The National Fire Protection Association (NFPA) reported that between 2007 and 2011, approximately 49,000 fires per year were reported to U.S. Fire Departments due to kids playing with fire. Annually, juvenile fire starting causes an average of 80 civilian deaths, 860 civilian injuries, and $235 million in property damage, and these averages don’t include fire service deaths, injuries, and/or property damage.
Children play with fire for a variety of reasons including curiosity, experimentation, mimicking older children or adult behavior, imagination play, a means of expression, revenge, uncontrolled anger, emotional trauma, an attempt to hide or conceal another wrongdoing, an attempt to camp, or an attempt to smoke. NFPA studies reported that, in general, younger children are more likely to set fires in the home, while older children are more likely to set fires outside; boys are more likely to play with fire than girls; lighters were used as a heat source in approximately half of the fires; and 39% of home fires associated with juvenile fire starting began in the bedroom.
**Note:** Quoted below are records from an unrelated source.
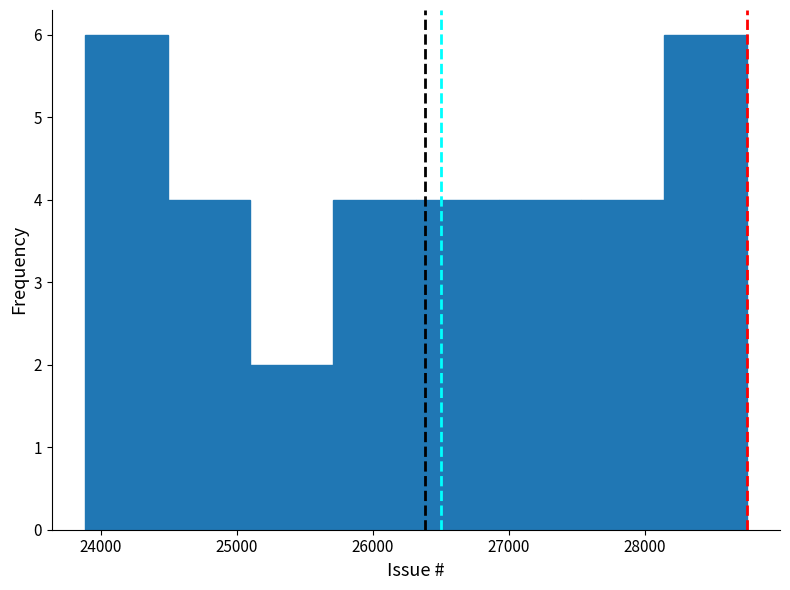

Reading left to right, list every bar in this chart as the range it spans on the x-axis followed by its height. Neither the bar edges nor the heights are printed on the chart, so give them approximately, as read against the axes.

23900 to 24500: 6
24500 to 25100: 4
25100 to 25700: 2
25700 to 26300: 4
26300 to 26900: 4
26900 to 27500: 4
27500 to 28100: 4
28100 to 28700: 6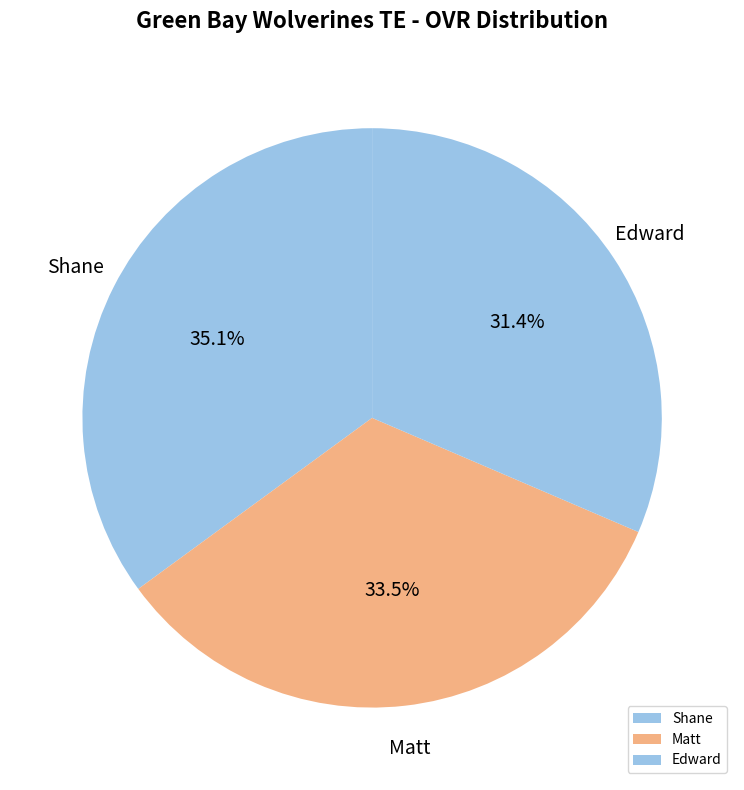

Is the sum of Shane and Edward greater than half?

Yes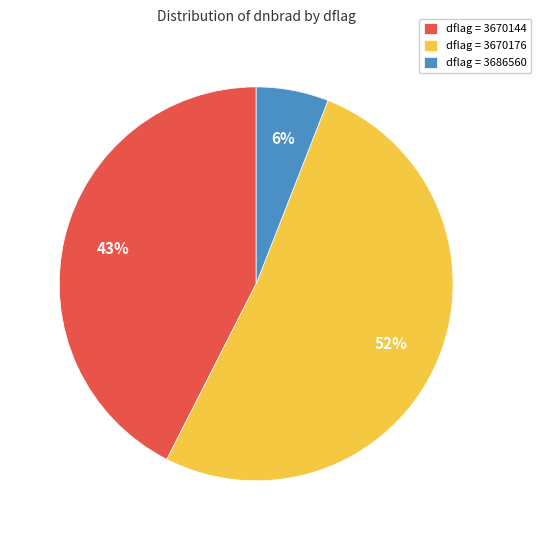

The dflag = 3670176 slice represents 52% of the pie. True or false?

True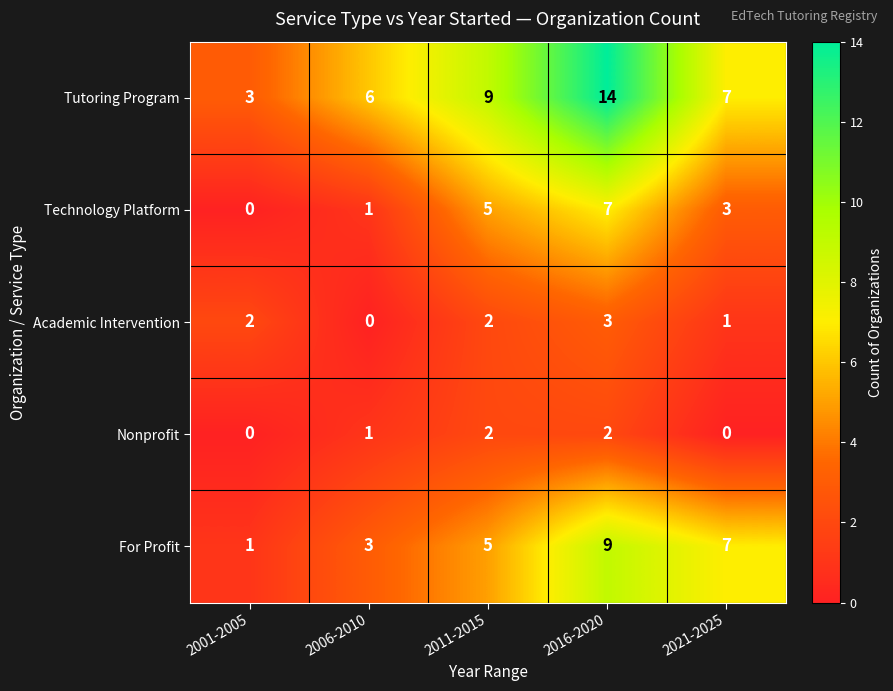

At which label is For Profit closest to 5?

2011-2015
The NFPA and other sources recommend the following to prevent juvenile fire starting:
- Keep lighters and matches out of the reach of younger children and in inaccessible or locked containers, drawers, or cabinets for older children.
- Teach young children to tell adults if they see lighters or matches anywhere.
- If wood burning stoves or fireplaces were a part of the winter routine, it’s time to clean up and close those devices and remove all fire-starting materials.
- Secure grills, fuel sources, and ignitors, lighters or matches from young children and teach them to stay away from them.
- Teach children of all ages that once a fire is started, it is difficult to control and can have permanent and irreversible consequences, including hurting them, the ones they love, and others.
- Adults should set a good example for children by not playing with fire or fireworks and by being good stewards of lighters, matches, candles, flame-powered cooking devices, outdoor camping equipment and fireworks.
- If young children express curiosity about fire, remind them that lighters and matches are tools for adults only and tell them about the dangers of using them.
Some additional tips:
- Ensure that all smoke detectors are working in your home and have a fire extinguisher available.
- When using fire for cooking, heating, or camping, keep the area clear of combustibles, secure any lighters or matches, and have a plan for putting out the fire.
- If you are a smoker, keep lighters and matches away from young children.